You should be aware that certain guarantees may be conferred on You under the Australian Consumer Law. Nothing in this Agreement limits, excludes or modifies any terms, warranties and guarantees that are conferred on You under the Australian Consumer Law and which it is unlawful under the Australian Consumer Law to exclude (Non- Excludable Terms).
If it is legally permitted to do so, where Metrix is liable for breach of any such Non-Excludable Term, then Metrix limits its liability to the following:
- In the case of good, one or more of the following at Metrix discretion:
- The replacement of the services of equivalent services;
- The support and maintenance of the service;
- The payment of the cost of renewal of the services or of acquiring equivalent services; or
- The payment of having the services update; and
- In the case of services:
- The supplying of the services again; or
- The payment of the cost of having the Services supplied again.
Except to the extent of Metrix’s liability under a Non-Excludable term, and without limiting and excluding your obligation to pay the fees under this Agreement:
- Neither Metrix nor You should be liable to the other for any indirect, incidental, consequential, special, exemplary or punitive damages (including, without limitations, damage for the loss of the business profits, loss of revenue, loss of goodwill, loss of business opportunity, loss of data, work stoppage, computer failure and malfunction,) whether under a theory of contract, warranty, tort or otherwise, even if the other party has been notified of possible damages; and
- In no event shall either party’s total aggregate and cumulative for any and all claims of any kind arising as result or of related to the Service provided, exceed the sum of the Fees actually paid by You for a period of one year immediately preceding the date the cause of action arose.

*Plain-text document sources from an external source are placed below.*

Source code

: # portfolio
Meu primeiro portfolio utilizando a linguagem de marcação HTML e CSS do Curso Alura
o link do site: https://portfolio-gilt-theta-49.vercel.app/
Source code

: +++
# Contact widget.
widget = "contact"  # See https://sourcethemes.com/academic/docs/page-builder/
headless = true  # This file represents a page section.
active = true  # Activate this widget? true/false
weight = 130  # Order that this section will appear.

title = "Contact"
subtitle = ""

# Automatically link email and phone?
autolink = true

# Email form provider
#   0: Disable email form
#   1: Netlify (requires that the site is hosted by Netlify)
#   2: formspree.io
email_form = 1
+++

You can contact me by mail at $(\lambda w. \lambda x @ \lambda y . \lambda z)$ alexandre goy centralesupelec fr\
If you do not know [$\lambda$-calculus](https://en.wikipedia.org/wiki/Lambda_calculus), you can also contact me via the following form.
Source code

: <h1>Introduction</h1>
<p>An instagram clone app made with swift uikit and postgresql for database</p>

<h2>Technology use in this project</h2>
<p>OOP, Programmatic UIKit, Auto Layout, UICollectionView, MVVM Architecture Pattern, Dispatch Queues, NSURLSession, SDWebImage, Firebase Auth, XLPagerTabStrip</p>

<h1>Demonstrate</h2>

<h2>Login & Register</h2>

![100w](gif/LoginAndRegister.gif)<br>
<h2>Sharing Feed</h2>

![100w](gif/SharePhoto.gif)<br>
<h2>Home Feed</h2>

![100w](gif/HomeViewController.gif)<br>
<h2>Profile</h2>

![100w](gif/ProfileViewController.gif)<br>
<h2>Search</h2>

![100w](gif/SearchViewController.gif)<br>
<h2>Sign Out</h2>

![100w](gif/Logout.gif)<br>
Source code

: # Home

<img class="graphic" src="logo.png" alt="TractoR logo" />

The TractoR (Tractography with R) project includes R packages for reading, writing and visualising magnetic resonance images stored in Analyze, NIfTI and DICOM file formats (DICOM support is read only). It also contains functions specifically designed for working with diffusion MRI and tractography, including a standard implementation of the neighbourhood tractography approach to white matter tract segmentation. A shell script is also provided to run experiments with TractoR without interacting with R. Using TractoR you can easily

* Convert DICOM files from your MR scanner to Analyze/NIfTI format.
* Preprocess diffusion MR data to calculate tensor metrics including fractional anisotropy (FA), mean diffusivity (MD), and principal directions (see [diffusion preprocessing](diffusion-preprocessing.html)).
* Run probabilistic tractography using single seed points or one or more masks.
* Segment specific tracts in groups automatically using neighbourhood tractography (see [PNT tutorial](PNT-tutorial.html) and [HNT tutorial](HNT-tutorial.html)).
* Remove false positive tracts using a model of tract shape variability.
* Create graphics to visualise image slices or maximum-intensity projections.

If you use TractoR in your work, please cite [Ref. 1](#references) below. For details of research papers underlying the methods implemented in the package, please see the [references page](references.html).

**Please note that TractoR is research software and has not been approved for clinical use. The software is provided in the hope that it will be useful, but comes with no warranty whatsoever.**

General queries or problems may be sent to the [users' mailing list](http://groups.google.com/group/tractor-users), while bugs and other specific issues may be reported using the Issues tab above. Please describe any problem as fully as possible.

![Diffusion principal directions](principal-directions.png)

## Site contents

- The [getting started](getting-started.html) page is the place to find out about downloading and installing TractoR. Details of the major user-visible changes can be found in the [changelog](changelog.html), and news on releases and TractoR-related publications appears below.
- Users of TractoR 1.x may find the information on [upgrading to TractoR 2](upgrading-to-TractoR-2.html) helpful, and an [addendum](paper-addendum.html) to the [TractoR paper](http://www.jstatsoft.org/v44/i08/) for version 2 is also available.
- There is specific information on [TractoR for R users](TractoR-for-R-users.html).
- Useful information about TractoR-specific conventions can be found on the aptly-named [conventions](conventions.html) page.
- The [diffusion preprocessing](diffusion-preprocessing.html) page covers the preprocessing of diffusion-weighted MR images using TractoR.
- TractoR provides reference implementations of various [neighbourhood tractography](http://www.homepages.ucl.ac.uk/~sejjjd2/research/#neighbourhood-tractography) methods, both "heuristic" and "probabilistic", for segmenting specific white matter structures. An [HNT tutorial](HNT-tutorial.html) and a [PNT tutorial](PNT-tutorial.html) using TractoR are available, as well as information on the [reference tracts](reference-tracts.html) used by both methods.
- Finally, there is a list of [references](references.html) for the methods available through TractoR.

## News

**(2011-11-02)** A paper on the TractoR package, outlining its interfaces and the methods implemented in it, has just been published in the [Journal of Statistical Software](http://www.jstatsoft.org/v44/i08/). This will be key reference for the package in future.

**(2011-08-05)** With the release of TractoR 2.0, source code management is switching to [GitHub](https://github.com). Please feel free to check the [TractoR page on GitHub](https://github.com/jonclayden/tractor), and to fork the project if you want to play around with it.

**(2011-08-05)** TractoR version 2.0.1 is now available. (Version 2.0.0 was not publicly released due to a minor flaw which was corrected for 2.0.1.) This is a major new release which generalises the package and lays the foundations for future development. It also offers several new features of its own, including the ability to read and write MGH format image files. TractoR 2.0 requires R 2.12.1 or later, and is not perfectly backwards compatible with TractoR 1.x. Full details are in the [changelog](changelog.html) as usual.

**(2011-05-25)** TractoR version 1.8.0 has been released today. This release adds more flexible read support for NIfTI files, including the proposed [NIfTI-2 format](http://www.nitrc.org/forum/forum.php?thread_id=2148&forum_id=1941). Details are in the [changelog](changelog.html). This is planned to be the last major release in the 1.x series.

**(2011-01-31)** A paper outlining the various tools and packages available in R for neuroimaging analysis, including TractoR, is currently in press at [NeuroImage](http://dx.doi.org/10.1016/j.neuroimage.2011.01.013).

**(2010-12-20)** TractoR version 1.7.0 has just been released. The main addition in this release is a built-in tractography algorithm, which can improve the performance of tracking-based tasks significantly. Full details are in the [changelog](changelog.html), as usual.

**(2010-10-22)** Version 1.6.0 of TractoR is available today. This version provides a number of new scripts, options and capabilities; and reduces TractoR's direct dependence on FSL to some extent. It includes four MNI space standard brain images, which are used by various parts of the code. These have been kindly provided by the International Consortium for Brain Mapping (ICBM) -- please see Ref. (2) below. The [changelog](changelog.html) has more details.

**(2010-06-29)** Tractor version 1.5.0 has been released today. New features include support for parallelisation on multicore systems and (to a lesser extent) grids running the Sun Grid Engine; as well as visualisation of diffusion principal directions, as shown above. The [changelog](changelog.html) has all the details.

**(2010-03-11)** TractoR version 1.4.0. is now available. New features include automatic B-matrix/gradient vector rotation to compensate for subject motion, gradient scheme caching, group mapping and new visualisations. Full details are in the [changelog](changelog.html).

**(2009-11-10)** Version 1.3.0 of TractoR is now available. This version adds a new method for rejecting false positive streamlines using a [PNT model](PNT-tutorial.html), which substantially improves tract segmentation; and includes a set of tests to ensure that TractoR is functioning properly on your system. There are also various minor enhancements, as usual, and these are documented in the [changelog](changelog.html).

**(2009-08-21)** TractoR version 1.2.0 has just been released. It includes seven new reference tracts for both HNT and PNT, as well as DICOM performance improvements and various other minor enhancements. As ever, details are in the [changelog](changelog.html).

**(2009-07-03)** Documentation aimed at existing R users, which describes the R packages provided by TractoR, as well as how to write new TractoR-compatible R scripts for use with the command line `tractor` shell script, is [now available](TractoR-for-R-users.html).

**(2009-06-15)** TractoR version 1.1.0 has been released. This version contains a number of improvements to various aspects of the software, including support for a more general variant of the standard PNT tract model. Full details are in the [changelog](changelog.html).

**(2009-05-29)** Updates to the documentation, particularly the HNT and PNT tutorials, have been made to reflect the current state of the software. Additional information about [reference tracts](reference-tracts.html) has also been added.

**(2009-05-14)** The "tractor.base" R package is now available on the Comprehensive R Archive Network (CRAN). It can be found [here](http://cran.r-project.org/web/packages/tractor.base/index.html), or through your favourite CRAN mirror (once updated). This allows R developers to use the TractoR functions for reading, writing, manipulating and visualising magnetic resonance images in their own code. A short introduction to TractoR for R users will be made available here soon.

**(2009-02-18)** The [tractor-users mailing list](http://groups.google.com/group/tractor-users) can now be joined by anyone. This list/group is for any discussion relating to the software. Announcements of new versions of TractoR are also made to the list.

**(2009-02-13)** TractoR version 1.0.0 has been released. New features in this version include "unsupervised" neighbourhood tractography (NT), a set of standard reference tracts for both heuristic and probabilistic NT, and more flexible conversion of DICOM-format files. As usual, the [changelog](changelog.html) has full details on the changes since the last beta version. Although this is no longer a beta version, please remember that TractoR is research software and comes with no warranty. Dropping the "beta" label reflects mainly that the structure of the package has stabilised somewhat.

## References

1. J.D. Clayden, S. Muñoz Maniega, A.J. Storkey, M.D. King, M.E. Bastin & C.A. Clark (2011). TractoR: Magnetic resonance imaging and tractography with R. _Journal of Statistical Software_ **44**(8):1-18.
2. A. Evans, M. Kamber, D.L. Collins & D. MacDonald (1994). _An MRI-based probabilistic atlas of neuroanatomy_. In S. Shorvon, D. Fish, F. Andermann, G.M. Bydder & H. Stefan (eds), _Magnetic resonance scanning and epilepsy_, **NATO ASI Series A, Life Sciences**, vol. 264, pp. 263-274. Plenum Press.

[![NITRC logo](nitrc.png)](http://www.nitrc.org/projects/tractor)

Neither party shall be responsible for any interruption, delay, or other failures to perform an obligation under these terms (other than an obligation to pay the fees or other money) that cost by Force Majeure Event. Force Majeure Event shall mean Act of God, natural disasters (e.g. lightning, earthquake, storms and floods), wars, riots, explosions, terrorism, vandalism, civil unrest, government acts, pandemics (whether declared or undeclared and including restrictions imposed as a result of pandemics). Injunctions., failure of a telecommunication provider or Internet Service Provider; and any other cause beyond the reasonable control of a party.
If any provision of these Terms is held to be invalid or unenforceable, the provisions shall be modified and interpreted so as to best accomplish the objectives of the original provision as permitted by law, and the remaining provisions shall remain in full force and effect.
Choice of Law
These Terms and any dispute arising out of or in connection with these terms shall be governed by and construed under the Laws of Queensland.

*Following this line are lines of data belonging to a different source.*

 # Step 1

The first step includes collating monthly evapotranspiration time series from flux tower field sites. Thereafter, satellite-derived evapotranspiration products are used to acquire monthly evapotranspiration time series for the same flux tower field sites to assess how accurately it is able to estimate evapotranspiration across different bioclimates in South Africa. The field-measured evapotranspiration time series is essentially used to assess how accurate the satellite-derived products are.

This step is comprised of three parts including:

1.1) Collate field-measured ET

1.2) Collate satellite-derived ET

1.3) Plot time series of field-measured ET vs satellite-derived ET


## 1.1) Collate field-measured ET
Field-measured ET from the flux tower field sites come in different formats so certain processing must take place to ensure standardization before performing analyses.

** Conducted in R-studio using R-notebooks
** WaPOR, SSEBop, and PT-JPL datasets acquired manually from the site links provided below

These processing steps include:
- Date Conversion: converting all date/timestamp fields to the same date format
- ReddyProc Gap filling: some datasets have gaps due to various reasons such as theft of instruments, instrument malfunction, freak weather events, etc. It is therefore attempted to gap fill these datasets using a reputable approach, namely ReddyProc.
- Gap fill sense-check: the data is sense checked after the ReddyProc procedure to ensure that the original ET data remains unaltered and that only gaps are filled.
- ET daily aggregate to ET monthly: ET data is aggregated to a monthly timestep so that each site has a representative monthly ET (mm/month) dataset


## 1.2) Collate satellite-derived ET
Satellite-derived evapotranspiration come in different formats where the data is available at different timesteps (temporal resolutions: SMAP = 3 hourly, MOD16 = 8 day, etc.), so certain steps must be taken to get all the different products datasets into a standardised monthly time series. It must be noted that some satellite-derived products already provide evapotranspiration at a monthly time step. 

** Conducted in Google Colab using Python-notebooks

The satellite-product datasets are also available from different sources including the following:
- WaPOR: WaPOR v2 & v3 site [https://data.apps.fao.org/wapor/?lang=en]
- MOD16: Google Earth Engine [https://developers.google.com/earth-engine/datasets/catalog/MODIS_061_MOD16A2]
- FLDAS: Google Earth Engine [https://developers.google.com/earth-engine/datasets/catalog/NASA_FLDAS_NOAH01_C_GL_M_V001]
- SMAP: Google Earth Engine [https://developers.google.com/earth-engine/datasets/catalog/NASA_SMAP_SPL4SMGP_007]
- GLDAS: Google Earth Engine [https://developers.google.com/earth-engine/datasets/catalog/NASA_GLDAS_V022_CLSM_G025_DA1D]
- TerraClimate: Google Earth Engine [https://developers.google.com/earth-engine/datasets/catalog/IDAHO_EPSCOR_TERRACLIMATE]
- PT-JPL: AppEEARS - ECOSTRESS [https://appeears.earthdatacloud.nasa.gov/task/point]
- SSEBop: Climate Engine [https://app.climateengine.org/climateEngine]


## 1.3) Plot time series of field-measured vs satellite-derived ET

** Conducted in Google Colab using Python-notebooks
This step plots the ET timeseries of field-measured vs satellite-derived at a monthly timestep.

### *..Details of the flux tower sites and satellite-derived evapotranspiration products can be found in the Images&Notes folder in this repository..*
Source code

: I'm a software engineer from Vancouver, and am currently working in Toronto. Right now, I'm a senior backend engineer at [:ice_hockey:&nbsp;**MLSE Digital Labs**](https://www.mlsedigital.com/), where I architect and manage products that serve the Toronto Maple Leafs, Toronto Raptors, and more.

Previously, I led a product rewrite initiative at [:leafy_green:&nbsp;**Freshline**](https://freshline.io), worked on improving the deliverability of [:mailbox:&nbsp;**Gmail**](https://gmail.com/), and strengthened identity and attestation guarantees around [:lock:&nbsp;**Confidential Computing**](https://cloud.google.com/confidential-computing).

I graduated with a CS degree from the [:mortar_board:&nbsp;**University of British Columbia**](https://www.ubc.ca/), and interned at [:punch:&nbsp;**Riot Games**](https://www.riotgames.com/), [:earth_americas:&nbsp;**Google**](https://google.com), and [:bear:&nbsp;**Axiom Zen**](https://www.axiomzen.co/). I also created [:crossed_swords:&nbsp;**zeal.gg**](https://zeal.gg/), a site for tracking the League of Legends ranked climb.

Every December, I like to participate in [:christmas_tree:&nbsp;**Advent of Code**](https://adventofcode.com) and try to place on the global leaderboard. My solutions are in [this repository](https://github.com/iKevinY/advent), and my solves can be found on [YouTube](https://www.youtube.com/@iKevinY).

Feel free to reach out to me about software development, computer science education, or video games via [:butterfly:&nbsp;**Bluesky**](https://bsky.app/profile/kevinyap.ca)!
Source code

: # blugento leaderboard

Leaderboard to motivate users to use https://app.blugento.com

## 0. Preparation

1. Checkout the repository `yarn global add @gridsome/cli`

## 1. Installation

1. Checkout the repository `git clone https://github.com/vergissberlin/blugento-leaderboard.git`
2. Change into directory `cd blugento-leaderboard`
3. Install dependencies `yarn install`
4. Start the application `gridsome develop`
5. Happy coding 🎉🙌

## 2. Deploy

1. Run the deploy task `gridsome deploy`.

Nothing in these Terms shall be construed as creating a joint venture, partnership agency, employment, franchise or other relationship between You and Metrix. Neither party to these Terms shall have the right, power or authority to create any obligation or duty, express or implied, on behalf of the other party.
You agree that we may provide You with any or all notices, statements and other communication to you through email, regular post or by recognised commercial carrier addressed to the address listed on the Agreement.

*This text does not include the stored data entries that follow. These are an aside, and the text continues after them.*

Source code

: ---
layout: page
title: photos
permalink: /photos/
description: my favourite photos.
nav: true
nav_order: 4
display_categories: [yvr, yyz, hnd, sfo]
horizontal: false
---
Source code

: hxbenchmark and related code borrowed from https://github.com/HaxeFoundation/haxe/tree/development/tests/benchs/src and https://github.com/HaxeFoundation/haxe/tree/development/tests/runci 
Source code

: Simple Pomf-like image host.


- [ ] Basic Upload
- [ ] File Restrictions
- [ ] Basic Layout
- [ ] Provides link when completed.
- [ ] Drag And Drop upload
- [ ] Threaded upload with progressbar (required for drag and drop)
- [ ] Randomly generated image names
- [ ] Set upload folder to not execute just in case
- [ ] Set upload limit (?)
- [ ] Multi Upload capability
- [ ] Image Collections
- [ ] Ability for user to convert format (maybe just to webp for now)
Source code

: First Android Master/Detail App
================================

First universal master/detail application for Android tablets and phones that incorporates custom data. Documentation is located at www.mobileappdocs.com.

You are responsible for providing Metrix with any changes or updates to Your contact information.
We will email Your nominated address for important Service announcements, including any Service changes. Operational emails are not for marketing purposes and cannot be opted out of.
All notices of Metrix shall be made via email to Your nominated account manager, or other addresses notified by Metrix from time to time.
Privacy & GDPR
[Metrix does not offer any products or services to individuals located in the European Union (EU). However, where applicable, Metrix complies with relevant requirements of the EU’s General Data Protection Regulator (GDPR) as a ‘data processor’].
Metrix Terms of Service are subject to change and can be accessed on our website.